Prompt: Copy out, word for word, everything in the records below from the line containing "### b. Tính Tích Hợp Cao" down to the line containing "### 4. Trợ Lý Ảo", with both of those lines included.

Items from a data source:
+++++

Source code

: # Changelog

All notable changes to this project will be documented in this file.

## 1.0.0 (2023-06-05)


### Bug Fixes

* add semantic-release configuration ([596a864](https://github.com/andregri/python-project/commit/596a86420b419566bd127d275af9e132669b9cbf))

+++++

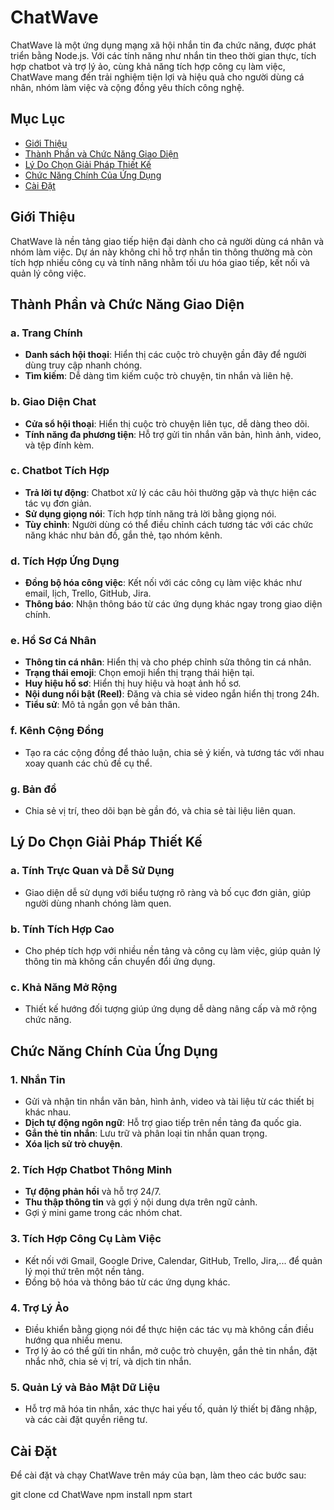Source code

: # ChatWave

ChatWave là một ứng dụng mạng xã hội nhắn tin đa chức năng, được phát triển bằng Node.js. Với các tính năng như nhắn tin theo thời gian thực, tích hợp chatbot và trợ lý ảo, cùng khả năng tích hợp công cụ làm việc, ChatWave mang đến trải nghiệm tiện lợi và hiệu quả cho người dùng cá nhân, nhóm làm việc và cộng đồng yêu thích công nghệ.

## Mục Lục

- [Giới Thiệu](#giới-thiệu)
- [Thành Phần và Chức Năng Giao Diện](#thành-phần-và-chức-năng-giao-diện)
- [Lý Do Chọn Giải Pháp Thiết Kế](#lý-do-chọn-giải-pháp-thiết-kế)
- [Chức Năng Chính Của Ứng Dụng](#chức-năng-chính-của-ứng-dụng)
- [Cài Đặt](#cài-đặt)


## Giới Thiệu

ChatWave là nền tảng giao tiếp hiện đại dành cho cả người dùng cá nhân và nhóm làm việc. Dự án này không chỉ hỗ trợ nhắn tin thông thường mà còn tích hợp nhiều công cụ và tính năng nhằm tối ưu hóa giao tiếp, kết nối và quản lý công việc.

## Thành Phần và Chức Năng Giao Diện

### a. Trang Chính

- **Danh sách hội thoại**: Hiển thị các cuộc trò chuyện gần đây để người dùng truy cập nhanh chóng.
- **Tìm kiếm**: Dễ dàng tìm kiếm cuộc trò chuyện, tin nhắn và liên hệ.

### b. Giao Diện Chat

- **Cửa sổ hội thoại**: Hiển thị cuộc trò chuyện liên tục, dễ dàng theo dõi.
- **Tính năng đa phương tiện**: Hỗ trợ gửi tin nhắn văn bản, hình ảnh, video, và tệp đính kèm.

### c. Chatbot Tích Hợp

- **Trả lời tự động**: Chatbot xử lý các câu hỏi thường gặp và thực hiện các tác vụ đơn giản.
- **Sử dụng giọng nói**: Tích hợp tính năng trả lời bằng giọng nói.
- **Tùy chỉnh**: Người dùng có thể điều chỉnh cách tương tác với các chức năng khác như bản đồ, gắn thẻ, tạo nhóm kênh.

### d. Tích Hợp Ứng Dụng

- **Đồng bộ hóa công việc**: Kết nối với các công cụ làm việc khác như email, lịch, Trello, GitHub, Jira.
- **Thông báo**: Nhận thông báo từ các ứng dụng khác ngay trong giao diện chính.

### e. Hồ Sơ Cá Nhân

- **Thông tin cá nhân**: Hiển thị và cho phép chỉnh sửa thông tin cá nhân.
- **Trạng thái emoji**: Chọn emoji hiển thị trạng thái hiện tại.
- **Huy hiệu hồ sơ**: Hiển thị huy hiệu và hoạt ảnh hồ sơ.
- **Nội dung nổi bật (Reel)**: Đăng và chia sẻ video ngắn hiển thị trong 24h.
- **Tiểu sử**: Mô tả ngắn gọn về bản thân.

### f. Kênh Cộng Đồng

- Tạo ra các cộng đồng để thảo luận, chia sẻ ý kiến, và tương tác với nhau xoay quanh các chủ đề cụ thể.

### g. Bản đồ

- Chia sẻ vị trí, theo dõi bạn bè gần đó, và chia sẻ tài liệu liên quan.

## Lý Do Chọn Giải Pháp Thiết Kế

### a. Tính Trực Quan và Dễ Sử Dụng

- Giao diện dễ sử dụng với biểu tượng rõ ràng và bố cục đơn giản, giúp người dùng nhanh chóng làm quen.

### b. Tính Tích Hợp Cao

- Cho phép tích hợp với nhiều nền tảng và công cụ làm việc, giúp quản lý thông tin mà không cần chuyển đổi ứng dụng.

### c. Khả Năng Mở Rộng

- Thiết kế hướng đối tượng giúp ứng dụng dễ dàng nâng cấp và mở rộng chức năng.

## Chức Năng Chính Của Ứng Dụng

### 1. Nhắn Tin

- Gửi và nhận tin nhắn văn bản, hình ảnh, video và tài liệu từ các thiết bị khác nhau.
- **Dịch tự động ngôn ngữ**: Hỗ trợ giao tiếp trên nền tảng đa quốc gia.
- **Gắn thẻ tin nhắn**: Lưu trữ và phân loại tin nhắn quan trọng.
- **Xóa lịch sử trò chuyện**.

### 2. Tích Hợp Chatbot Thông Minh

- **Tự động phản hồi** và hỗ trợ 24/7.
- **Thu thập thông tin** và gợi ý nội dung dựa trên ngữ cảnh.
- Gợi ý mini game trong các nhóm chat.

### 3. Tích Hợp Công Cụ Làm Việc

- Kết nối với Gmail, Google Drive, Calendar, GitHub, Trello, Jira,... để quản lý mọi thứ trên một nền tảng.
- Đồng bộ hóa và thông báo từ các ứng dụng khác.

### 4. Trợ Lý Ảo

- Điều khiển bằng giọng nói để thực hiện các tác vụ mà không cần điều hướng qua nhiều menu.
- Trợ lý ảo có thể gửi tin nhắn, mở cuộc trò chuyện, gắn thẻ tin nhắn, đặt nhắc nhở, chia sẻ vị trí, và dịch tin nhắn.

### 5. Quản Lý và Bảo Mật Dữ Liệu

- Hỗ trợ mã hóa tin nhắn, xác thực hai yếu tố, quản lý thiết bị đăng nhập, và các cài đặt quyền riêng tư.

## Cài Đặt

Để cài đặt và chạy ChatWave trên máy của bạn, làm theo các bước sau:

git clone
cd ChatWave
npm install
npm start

+++++

Exercise response:
### b. Tính Tích Hợp Cao

- Cho phép tích hợp với nhiều nền tảng và công cụ làm việc, giúp quản lý thông tin mà không cần chuyển đổi ứng dụng.

### c. Khả Năng Mở Rộng

- Thiết kế hướng đối tượng giúp ứng dụng dễ dàng nâng cấp và mở rộng chức năng.

## Chức Năng Chính Của Ứng Dụng

### 1. Nhắn Tin

- Gửi và nhận tin nhắn văn bản, hình ảnh, video và tài liệu từ các thiết bị khác nhau.
- **Dịch tự động ngôn ngữ**: Hỗ trợ giao tiếp trên nền tảng đa quốc gia.
- **Gắn thẻ tin nhắn**: Lưu trữ và phân loại tin nhắn quan trọng.
- **Xóa lịch sử trò chuyện**.

### 2. Tích Hợp Chatbot Thông Minh

- **Tự động phản hồi** và hỗ trợ 24/7.
- **Thu thập thông tin** và gợi ý nội dung dựa trên ngữ cảnh.
- Gợi ý mini game trong các nhóm chat.

### 3. Tích Hợp Công Cụ Làm Việc

- Kết nối với Gmail, Google Drive, Calendar, GitHub, Trello, Jira,... để quản lý mọi thứ trên một nền tảng.
- Đồng bộ hóa và thông báo từ các ứng dụng khác.

### 4. Trợ Lý Ảo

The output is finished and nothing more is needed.